*Aim of the task*
Copy out the entire listing word for word.

*Dataset entries*
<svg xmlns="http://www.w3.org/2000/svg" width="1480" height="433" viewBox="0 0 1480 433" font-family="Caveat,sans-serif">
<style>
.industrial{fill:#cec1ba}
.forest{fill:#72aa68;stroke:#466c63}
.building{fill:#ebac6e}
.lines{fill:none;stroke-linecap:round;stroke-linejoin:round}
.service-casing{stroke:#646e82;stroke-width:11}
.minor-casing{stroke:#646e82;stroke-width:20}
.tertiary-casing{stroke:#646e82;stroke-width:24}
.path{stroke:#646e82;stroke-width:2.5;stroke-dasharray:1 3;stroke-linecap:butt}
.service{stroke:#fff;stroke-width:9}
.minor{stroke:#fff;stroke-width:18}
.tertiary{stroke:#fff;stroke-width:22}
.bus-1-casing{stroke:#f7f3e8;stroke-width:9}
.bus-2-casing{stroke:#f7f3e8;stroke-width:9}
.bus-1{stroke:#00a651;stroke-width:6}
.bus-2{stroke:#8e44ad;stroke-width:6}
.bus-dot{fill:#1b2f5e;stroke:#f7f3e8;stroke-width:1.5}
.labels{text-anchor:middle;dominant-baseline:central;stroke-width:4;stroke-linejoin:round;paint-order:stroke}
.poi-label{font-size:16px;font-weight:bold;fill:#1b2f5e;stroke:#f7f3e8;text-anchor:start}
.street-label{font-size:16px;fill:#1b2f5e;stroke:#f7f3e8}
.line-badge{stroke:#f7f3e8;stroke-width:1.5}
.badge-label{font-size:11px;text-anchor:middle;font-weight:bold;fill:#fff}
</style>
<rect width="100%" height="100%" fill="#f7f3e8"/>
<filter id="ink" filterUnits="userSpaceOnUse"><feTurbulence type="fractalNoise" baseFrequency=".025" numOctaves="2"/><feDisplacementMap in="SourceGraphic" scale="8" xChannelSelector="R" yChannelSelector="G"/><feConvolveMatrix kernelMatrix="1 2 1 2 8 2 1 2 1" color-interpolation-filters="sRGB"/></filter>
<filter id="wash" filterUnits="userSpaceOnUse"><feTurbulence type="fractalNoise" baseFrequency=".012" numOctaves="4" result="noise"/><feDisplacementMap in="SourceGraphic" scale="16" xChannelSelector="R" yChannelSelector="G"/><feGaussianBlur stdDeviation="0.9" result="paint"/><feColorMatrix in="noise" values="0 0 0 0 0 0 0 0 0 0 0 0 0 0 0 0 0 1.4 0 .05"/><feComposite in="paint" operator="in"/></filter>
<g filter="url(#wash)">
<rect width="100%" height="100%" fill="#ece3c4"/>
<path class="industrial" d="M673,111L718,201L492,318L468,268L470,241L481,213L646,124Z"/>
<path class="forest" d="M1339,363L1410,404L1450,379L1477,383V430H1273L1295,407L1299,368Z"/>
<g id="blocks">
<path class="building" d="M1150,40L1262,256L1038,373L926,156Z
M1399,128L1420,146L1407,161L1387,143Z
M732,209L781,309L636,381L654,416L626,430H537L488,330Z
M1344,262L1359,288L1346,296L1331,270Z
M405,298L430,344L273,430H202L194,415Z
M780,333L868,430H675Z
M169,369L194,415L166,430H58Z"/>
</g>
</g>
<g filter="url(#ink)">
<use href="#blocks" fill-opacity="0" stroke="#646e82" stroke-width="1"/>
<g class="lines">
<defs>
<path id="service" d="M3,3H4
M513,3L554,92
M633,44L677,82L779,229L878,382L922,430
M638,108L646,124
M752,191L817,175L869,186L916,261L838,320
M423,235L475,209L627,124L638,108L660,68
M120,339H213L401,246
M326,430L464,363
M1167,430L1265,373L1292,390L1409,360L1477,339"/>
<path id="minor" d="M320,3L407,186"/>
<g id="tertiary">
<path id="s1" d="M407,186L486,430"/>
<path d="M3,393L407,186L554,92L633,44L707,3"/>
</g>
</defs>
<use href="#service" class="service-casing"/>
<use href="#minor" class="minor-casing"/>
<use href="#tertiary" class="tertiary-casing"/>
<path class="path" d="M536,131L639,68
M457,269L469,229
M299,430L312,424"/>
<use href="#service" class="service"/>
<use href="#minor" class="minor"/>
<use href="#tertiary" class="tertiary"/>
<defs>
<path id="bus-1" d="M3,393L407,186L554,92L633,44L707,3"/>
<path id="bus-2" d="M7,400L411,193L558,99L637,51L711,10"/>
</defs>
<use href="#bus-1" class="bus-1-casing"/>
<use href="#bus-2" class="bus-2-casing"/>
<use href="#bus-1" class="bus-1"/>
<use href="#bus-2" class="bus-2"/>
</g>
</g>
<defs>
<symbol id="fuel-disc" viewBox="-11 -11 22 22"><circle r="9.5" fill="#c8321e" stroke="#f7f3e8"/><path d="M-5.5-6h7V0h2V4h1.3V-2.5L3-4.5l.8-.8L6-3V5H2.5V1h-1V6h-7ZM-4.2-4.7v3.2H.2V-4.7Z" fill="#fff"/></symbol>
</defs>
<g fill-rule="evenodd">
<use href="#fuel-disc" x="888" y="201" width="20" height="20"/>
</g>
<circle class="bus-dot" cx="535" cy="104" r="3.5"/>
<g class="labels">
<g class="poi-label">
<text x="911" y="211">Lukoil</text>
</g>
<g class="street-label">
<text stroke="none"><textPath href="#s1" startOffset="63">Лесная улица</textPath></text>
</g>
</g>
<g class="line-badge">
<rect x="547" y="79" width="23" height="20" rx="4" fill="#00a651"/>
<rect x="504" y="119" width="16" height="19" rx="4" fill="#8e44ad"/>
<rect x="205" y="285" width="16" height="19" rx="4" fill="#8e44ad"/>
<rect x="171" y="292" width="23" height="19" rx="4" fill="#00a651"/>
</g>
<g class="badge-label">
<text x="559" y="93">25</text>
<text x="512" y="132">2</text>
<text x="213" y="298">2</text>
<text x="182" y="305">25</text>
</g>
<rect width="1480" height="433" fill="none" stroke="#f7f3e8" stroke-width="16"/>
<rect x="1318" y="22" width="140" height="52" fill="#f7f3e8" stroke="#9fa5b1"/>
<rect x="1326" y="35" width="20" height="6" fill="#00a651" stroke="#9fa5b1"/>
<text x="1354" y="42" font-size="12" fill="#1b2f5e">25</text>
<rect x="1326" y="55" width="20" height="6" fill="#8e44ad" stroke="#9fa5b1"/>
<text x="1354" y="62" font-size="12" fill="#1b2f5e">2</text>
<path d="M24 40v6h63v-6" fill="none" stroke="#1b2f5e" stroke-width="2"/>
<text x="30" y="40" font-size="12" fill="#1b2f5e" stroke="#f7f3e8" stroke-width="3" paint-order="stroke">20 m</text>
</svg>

*Solution for this task*
<svg xmlns="http://www.w3.org/2000/svg" width="1480" height="433" viewBox="0 0 1480 433" font-family="Caveat,sans-serif">
<style>
.industrial{fill:#cec1ba}
.forest{fill:#72aa68;stroke:#466c63}
.building{fill:#ebac6e}
.lines{fill:none;stroke-linecap:round;stroke-linejoin:round}
.service-casing{stroke:#646e82;stroke-width:11}
.minor-casing{stroke:#646e82;stroke-width:20}
.tertiary-casing{stroke:#646e82;stroke-width:24}
.path{stroke:#646e82;stroke-width:2.5;stroke-dasharray:1 3;stroke-linecap:butt}
.service{stroke:#fff;stroke-width:9}
.minor{stroke:#fff;stroke-width:18}
.tertiary{stroke:#fff;stroke-width:22}
.bus-1-casing{stroke:#f7f3e8;stroke-width:9}
.bus-2-casing{stroke:#f7f3e8;stroke-width:9}
.bus-1{stroke:#00a651;stroke-width:6}
.bus-2{stroke:#8e44ad;stroke-width:6}
.bus-dot{fill:#1b2f5e;stroke:#f7f3e8;stroke-width:1.5}
.labels{text-anchor:middle;dominant-baseline:central;stroke-width:4;stroke-linejoin:round;paint-order:stroke}
.poi-label{font-size:16px;font-weight:bold;fill:#1b2f5e;stroke:#f7f3e8;text-anchor:start}
.street-label{font-size:16px;fill:#1b2f5e;stroke:#f7f3e8}
.line-badge{stroke:#f7f3e8;stroke-width:1.5}
.badge-label{font-size:11px;text-anchor:middle;font-weight:bold;fill:#fff}
</style>
<rect width="100%" height="100%" fill="#f7f3e8"/>
<filter id="ink" filterUnits="userSpaceOnUse"><feTurbulence type="fractalNoise" baseFrequency=".025" numOctaves="2"/><feDisplacementMap in="SourceGraphic" scale="8" xChannelSelector="R" yChannelSelector="G"/><feConvolveMatrix kernelMatrix="1 2 1 2 8 2 1 2 1" color-interpolation-filters="sRGB"/></filter>
<filter id="wash" filterUnits="userSpaceOnUse"><feTurbulence type="fractalNoise" baseFrequency=".012" numOctaves="4" result="noise"/><feDisplacementMap in="SourceGraphic" scale="16" xChannelSelector="R" yChannelSelector="G"/><feGaussianBlur stdDeviation="0.9" result="paint"/><feColorMatrix in="noise" values="0 0 0 0 0 0 0 0 0 0 0 0 0 0 0 0 0 1.4 0 .05"/><feComposite in="paint" operator="in"/></filter>
<g filter="url(#wash)">
<rect width="100%" height="100%" fill="#ece3c4"/>
<path class="industrial" d="M673,111L718,201L492,318L468,268L470,241L481,213L646,124Z"/>
<path class="forest" d="M1339,363L1410,404L1450,379L1477,383V430H1273L1295,407L1299,368Z"/>
<g id="blocks">
<path class="building" d="M1150,40L1262,256L1038,373L926,156Z
M1399,128L1420,146L1407,161L1387,143Z
M732,209L781,309L636,381L654,416L626,430H537L488,330Z
M1344,262L1359,288L1346,296L1331,270Z
M405,298L430,344L273,430H202L194,415Z
M780,333L868,430H675Z
M169,369L194,415L166,430H58Z"/>
</g>
</g>
<g filter="url(#ink)">
<use href="#blocks" fill-opacity="0" stroke="#646e82" stroke-width="1"/>
<g class="lines">
<defs>
<path id="service" d="M3,3H4
M513,3L554,92
M633,44L677,82L779,229L878,382L922,430
M638,108L646,124
M752,191L817,175L869,186L916,261L838,320
M423,235L475,209L627,124L638,108L660,68
M120,339H213L401,246
M326,430L464,363
M1167,430L1265,373L1292,390L1409,360L1477,339"/>
<path id="minor" d="M320,3L407,186"/>
<g id="tertiary">
<path id="s1" d="M407,186L486,430"/>
<path d="M3,393L407,186L554,92L633,44L707,3"/>
</g>
</defs>
<use href="#service" class="service-casing"/>
<use href="#minor" class="minor-casing"/>
<use href="#tertiary" class="tertiary-casing"/>
<path class="path" d="M536,131L639,68
M457,269L469,229
M299,430L312,424"/>
<use href="#service" class="service"/>
<use href="#minor" class="minor"/>
<use href="#tertiary" class="tertiary"/>
<defs>
<path id="bus-1" d="M3,393L407,186L554,92L633,44L707,3"/>
<path id="bus-2" d="M7,400L411,193L558,99L637,51L711,10"/>
</defs>
<use href="#bus-1" class="bus-1-casing"/>
<use href="#bus-2" class="bus-2-casing"/>
<use href="#bus-1" class="bus-1"/>
<use href="#bus-2" class="bus-2"/>
</g>
</g>
<defs>
<symbol id="fuel-disc" viewBox="-11 -11 22 22"><circle r="9.5" fill="#c8321e" stroke="#f7f3e8"/><path d="M-5.5-6h7V0h2V4h1.3V-2.5L3-4.5l.8-.8L6-3V5H2.5V1h-1V6h-7ZM-4.2-4.7v3.2H.2V-4.7Z" fill="#fff"/></symbol>
</defs>
<g fill-rule="evenodd">
<use href="#fuel-disc" x="888" y="201" width="20" height="20"/>
</g>
<circle class="bus-dot" cx="535" cy="104" r="3.5"/>
<g class="labels">
<g class="poi-label">
<text x="911" y="211">Lukoil</text>
</g>
<g class="street-label">
<text stroke="none"><textPath href="#s1" startOffset="63">Лесная улица</textPath></text>
</g>
</g>
<g class="line-badge">
<rect x="547" y="79" width="23" height="20" rx="4" fill="#00a651"/>
<rect x="504" y="119" width="16" height="19" rx="4" fill="#8e44ad"/>
<rect x="205" y="285" width="16" height="19" rx="4" fill="#8e44ad"/>
<rect x="171" y="292" width="23" height="19" rx="4" fill="#00a651"/>
</g>
<g class="badge-label">
<text x="559" y="93">25</text>
<text x="512" y="132">2</text>
<text x="213" y="298">2</text>
<text x="182" y="305">25</text>
</g>
<rect width="1480" height="433" fill="none" stroke="#f7f3e8" stroke-width="16"/>
<rect x="1318" y="22" width="140" height="52" fill="#f7f3e8" stroke="#9fa5b1"/>
<rect x="1326" y="35" width="20" height="6" fill="#00a651" stroke="#9fa5b1"/>
<text x="1354" y="42" font-size="12" fill="#1b2f5e">25</text>
<rect x="1326" y="55" width="20" height="6" fill="#8e44ad" stroke="#9fa5b1"/>
<text x="1354" y="62" font-size="12" fill="#1b2f5e">2</text>
<path d="M24 40v6h63v-6" fill="none" stroke="#1b2f5e" stroke-width="2"/>
<text x="30" y="40" font-size="12" fill="#1b2f5e" stroke="#f7f3e8" stroke-width="3" paint-order="stroke">20 m</text>
</svg>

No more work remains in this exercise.